Bu bütçeyle hem büyüme hem enflasyon hedefi zor tutar
2006 yılı bütçesi ve makro büyüklükleri aşağı yukarı belli oldu. Bütçeyle ilgili sınırlı açıklamalardan bazı çıkarımlar yapmak mümkün. * 2006 bütçesinin en önemli özelliği, uzun yıllardan sonra ilk kez bütçe açığının yüzde 2.5 hedeflenmesidir. Bu oran 1985'ten bu yana en iyi bütçe performansı rakamadır. Bitişikteki grafikte de görülebileceği gibi, 1985'te yüzde 2.2'den sonra açıklar hep yüzde 2.5'in üzerinde oluşmuş. * Yine bitişik toblodan izlenebileceği gibi, bütçe açıkları asıl 1990'lı yıllarda koalisyon hükümetleri dönemlerinde kontrolden çıkmış ve sürdürülemeyecek boyutlara gelmiş. * Bu yıl ise bütçe açığının GSMH'nın yüzde 3'üne düşmesi bekleniyor. Gelecek yılki hedef yüzde 2.5'e inmek. Dolayısıyla bütçe açığı açısından AB kriterini tutturmuş oluyoruz. Hatta beklenen iyi gidiş devam ederse 2007 ve 2008 bütçelerinin, özelleştirme gelirleri ile denk olması da mümkün. Eğer hükümet de böyle istiyorsa, bu konuda kararlıysa ve seçim ekonomisi uygulaması yapmayacaksa. Çünkü, normal seçim dönemi zaten 2007'de geliyor. Belki 2006'ya bile çekilebilir seçimler, * 2006 bütçesinin yüzde 2.5 açıkla bitmesi, dünyadaki olumlu konjonktürün sürmesine ve dolayısıyla Türkiye'ye sermaye girişinin devam etmesine, döviz kurlarının kontrol altında bir seyir izlemesine, faiz oranlarının düşüşünü sürdürmesine bağlı. Çünkü bütçede asıl tasarruf 10 milyar lira ile faiz ödemelerinden kaynaklanıyor. Bu tasarrufun sağlanabilmesi için Hazine borçlanma faizlerinin ki, bu yılın dokuz ayında yüzde 17.4 civarında gerçekleşti, gelecek yıl birkaç puan daha aşağıya inmesi gerekir. Bunun yanında iç borçlanmalarda vadenin uzamaya devam etmesi, 2006 yılında ödenecek faiz miktarını azaltabilir.

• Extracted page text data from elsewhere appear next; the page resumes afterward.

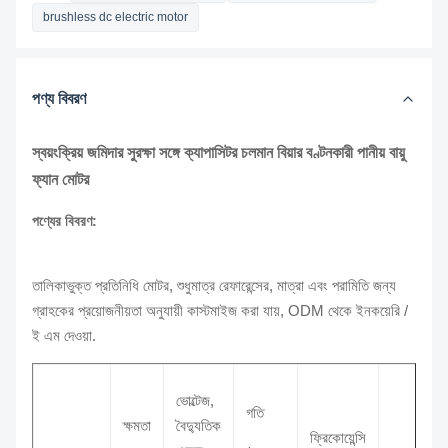
brushless dc electric motor
পণ্য বিবরণ
স্বয়ংক্রিয় জমিদার সুরক্ষা সঙ্গে ক্যাপাসিটর চলমান বিয়ার বণ্টনকারী পানীয় বায়ু
ফ্যান মোটর
পণ্যের বিবরণ:
তালিকাভুক্ত প্রতিনিধি মোটর, শুধুমাত্র রেফারেন্সের, মাত্রা এবং পরামিতি জন্য
গ্রাহকের প্রয়োজনীয়তা অনুযায়ী কাস্টমাইজ করা যায়, ODM থেকে ইনকয়েরি /
ই এম দেওয়া.
ভোল্টেজ,
গতি
ক্ষমতা
বৈদ্যুতিক
ফ্রিকোয়েন্সি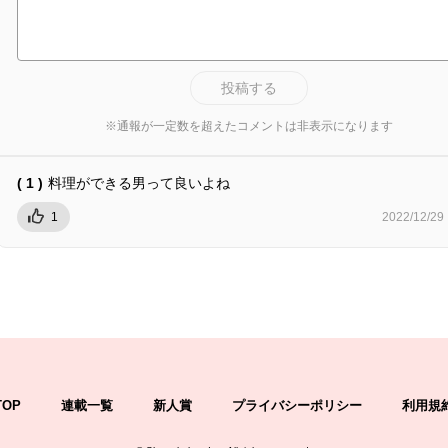
投稿する
※通報が一定数を超えたコメントは非表示になります
( 1 )
料理ができる男って良いよね
1
2022/12/29
TOP
連載一覧
新人賞
プライバシーポリシー
利用規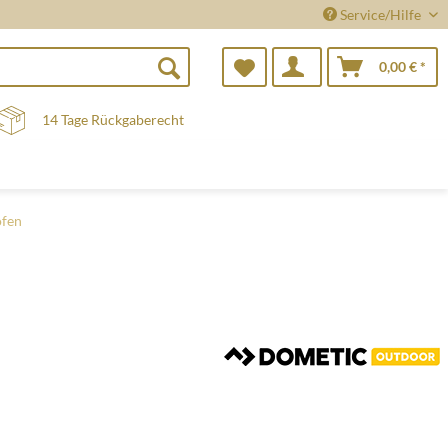
Service/Hilfe
0,00 € *
14 Tage Rückgaberecht
ofen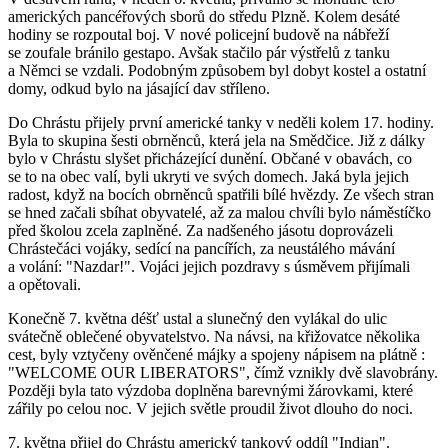
amerických pancéřových sborů do středu Plzně. Kolem desáté
hodiny se rozpoutal boj. V nové policejní budově na nábřeží
se zoufale bránilo gestapo. Avšak stačilo pár výstřelů z tanku
a Němci se vzdali. Podobným způsobem byl dobyt kostel a ostatní
domy, odkud bylo na jásající dav stříleno.
Do Chrástu přijely první americké tanky v neděli kolem 17. hodiny.
Byla to skupina šesti obrněnců, která jela na Smědčice. Již z dálky
bylo v Chrástu slyšet přicházející dunění. Občané v obavách, co
se to na obec valí, byli ukryti ve svých domech. Jaká byla jejich
radost, když na bocích obrněnců spatřili bílé hvězdy. Ze všech stran
se hned začali sbíhat obyvatelé, až za malou chvíli bylo náměstíčko
před školou zcela zaplněné. Za nadšeného jásotu doprovázeli
Chrástečáci vojáky, sedící na pancířích, za neustálého mávání
a volání: "Nazdar!". Vojáci jejich pozdravy s úsměvem přijímali
a opětovali.
Konečně 7. května déšť ustal a slunečný den vylákal do ulic
svátečně oblečené obyvatelstvo. Na návsi, na křižovatce několika
cest, byly vztyčeny ověnčené májky a spojeny nápisem na plátně :
"WELCOME OUR LIBERATORS", čímž vznikly dvě slavobrány.
Později byla tato výzdoba doplněna barevnými žárovkami, které
zářily po celou noc. V jejich světle proudil život dlouho do noci.
7. května přijel do Chrástu americký tankový oddíl "Indian".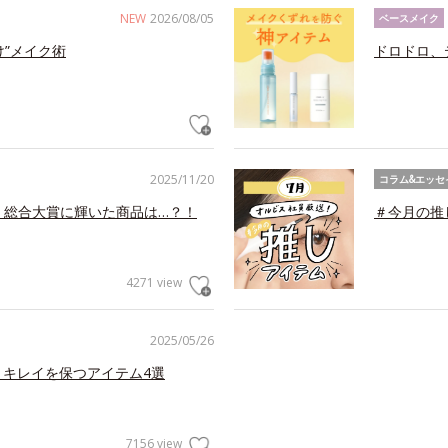
NEW
2026/08/05
ベースメイク
け”メイク術
ドロドロ、
2025/11/20
コラム&エッセ
！総合大賞に輝いた商品は…？！
＃今月の推
4271 view
2025/05/26
くキレイを保つアイテム4選
7156 view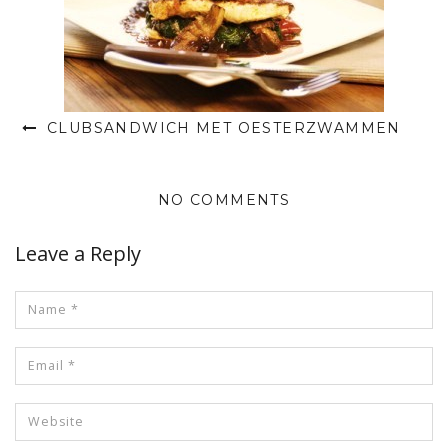
CLUBSANDWICH MET OESTERZWAMMEN
NO COMMENTS
Leave a Reply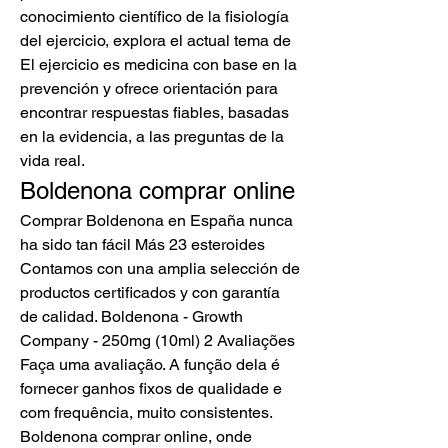
conocimiento científico de la fisiología 
del ejercicio, explora el actual tema de 
El ejercicio es medicina con base en la 
prevención y ofrece orientación para 
encontrar respuestas fiables, basadas 
en la evidencia, a las preguntas de la 
vida real. 
Boldenona comprar online
Comprar Boldenona en España nunca 
ha sido tan fácil Más 23 esteroides  
Contamos con una amplia selección de 
productos certificados y con garantía 
de calidad. Boldenona - Growth 
Company - 250mg (10ml) 2 Avaliações 
Faça uma avaliação. A função dela é 
fornecer ganhos fixos de qualidade e 
com frequência, muito consistentes. 
Boldenona comprar online, onde 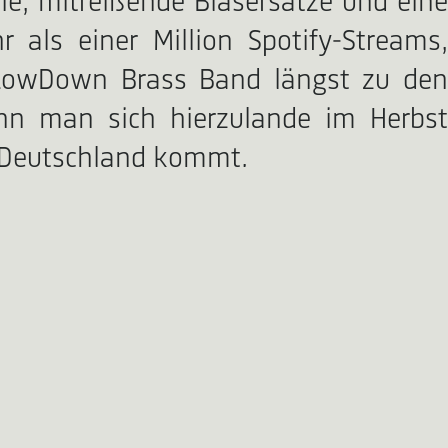
ie, mitreißende Bläsersätze und eine
 als einer Million Spotify-Streams,
 LowDown Brass Band längst zu den
nn man sich hierzulande im Herbst
h Deutschland kommt.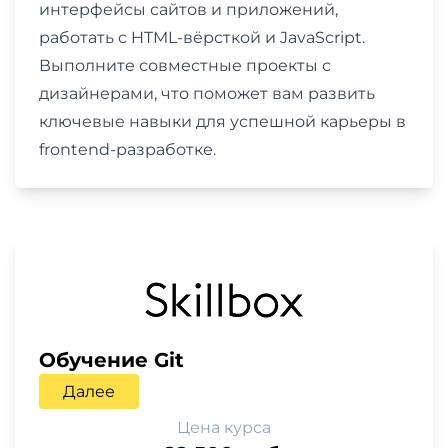
интерфейсы сайтов и приложений,
работать с HTML-вёрсткой и JavaScript.
Выполните совместные проекты с
дизайнерами, что поможет вам развить
ключевые навыки для успешной карьеры в
frontend-разработке.
Обучение Git
Далее
Цена курса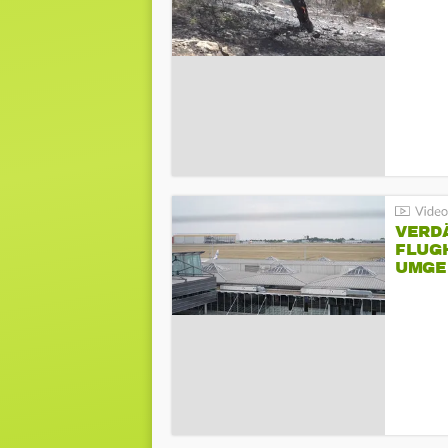
VERD
FLUGH
UMGE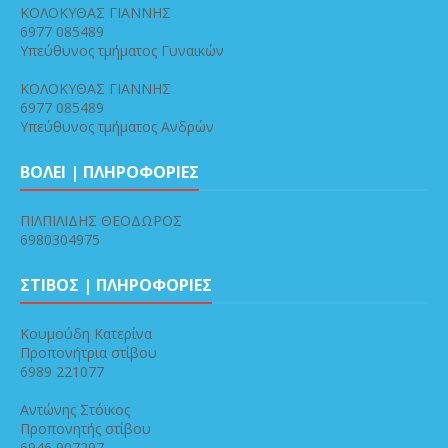
ΚΟΛΟΚΥΘΑΣ ΓΙΑΝΝΗΣ
6977 085489
Υπεύθυνος τμήματος Γυναικών
ΚΟΛΟΚΥΘΑΣ ΓΙΑΝΝΗΣ
6977 085489
Υπεύθυνος τμήματος Ανδρών
ΒΟΛΕΙ | ΠΛΗΡΟΦΟΡΙΕΣ
ΠΙΛΠΙΛΙΔΗΣ ΘΕΟΔΩΡΟΣ
6980304975
ΣΤΙΒΟΣ | ΠΛΗΡΟΦΟΡΙΕΣ
Κουμούδη Κατερίνα
Προπονήτρια στίβου
6989 221077
Αντώνης Στόϊκος
Προπονητής στίβου
6946 907297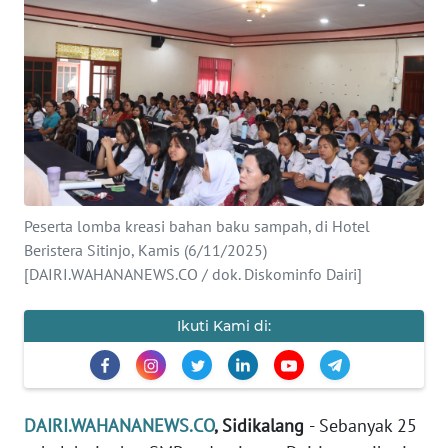
OPINI
Informasi
INDEKS
BERITA
KONTAK
KAMI
Peserta lomba kreasi bahan baku sampah, di Hotel
Beristera Sitinjo, Kamis (6/11/2025)
[DAIRI.WAHANANEWS.CO / dok. Diskominfo Dairi]
INFO
IKLAN
Ikuti Kami di:
TENTANG
KAMI
DAIRI.WAHANANEWS.CO
, Sidikalang
- Sebanyak 25
PEDOMAN
MEDIA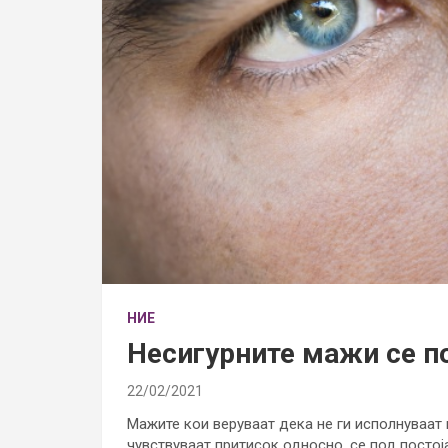
НИЕ
Несигурните мажи се п
22/02/2021
Мажите кои веруваат дека не ги исполнуваат
чувствуваат притисок односно, се под постој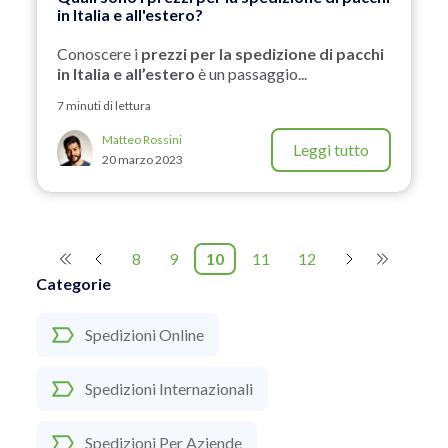
in Italia e all'estero?
Conoscere i
prezzi per la spedizione di pacchi
in Italia e all’estero
è un passaggio...
7 minuti di lettura
Matteo Rossini
Leggi tutto
20 marzo 2023
8
9
10
11
12
Categorie
Spedizioni Online
Spedizioni Internazionali
Spedizioni Per Aziende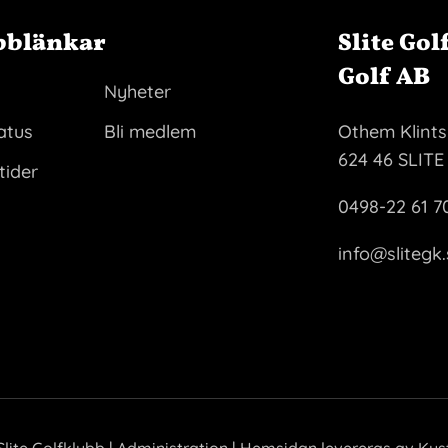
bblänkar
Slite Gol
Golf AB
Nyheter
atus
Bli medlem
Othem Klints
624 46 SLITE
tider
0498-22 61 7
info@slitegk.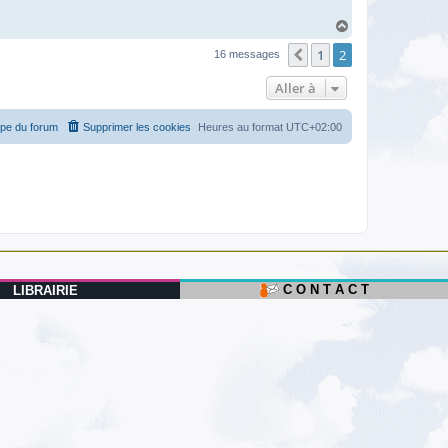
H
a
1
2
u
Précédente
16 messages
t
Aller à
ipe du forum
Supprimer les cookies
Heures au format
UTC+02:00
C O N T A C T
LIBRAIRIE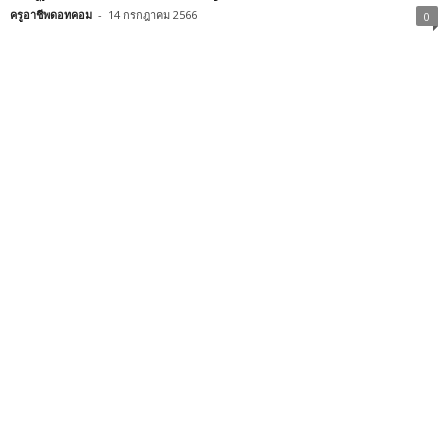
ครูอาชีพดอทคอม
-
14 กรกฎาคม 2566
0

* Son 20 yıldan bu yana en iddialı bütçenin yüzde 2.5 açıkla sonuçlanabilmesi, vergi gelirlerinin yüzde 23 artırılmasına bağlı. Enflasyonun yüzde 5 olarak hedeflendiği bir yılda bu ciddi bir artış. Dolaylı vergilerde böyle artışlar soz konusu olacak. Ancak bu vergi artışı enflasyon hedefini tutturmayı zorlaştırıcı bir etkiye sahip.
* Faizden sağlanan 10 milyar lira tasarrufun yaklaşık yarısı yatırım artışına gidiyor. Bu da 2006'da kamunun büyümeye katkısının artacağına işaret. Bu açıdan yüzde 5'lik büyüme hedefi tutturulabilir. Ancak toplam talep büyüyeceğinden yine enflasyon hedefini turturma zorlaşacak.
Büyüme mi enflasyon mu? 2006'da, hem dünyadaki gelişmeler hem mali disipline bağlı olarak yakalanan olumlu ortamın sonucunda faiz oranlarının düşmesinin meyvesi yenilmek isteniyor. Ancak hem dolaylı vergi hem de kamu harcama artışları enflasyonda son dört yılda sağlanan başarılara bir yenisini katmamızı engelleyebilir. Koşullar ters gitmezse 2006 hükümet açısından seçmenin gönlünü alma veya seçim yılı olmaya aday. Bunu yaparken, son üç yılda hem iyi bir büyüme oranı yakalanırken hem de enflasyon hedeflerinin geçilmesi yanı çifte başarı olayı, 2006'da gerçekleşmeyebilir. Çifte başarı yerine 2006'de tek bir başarıyla yetinmek zorunda kalabiliriz. Bütçe, feragat edeceğimiz başarının enflasyon hedefi olacağını gösteriyor.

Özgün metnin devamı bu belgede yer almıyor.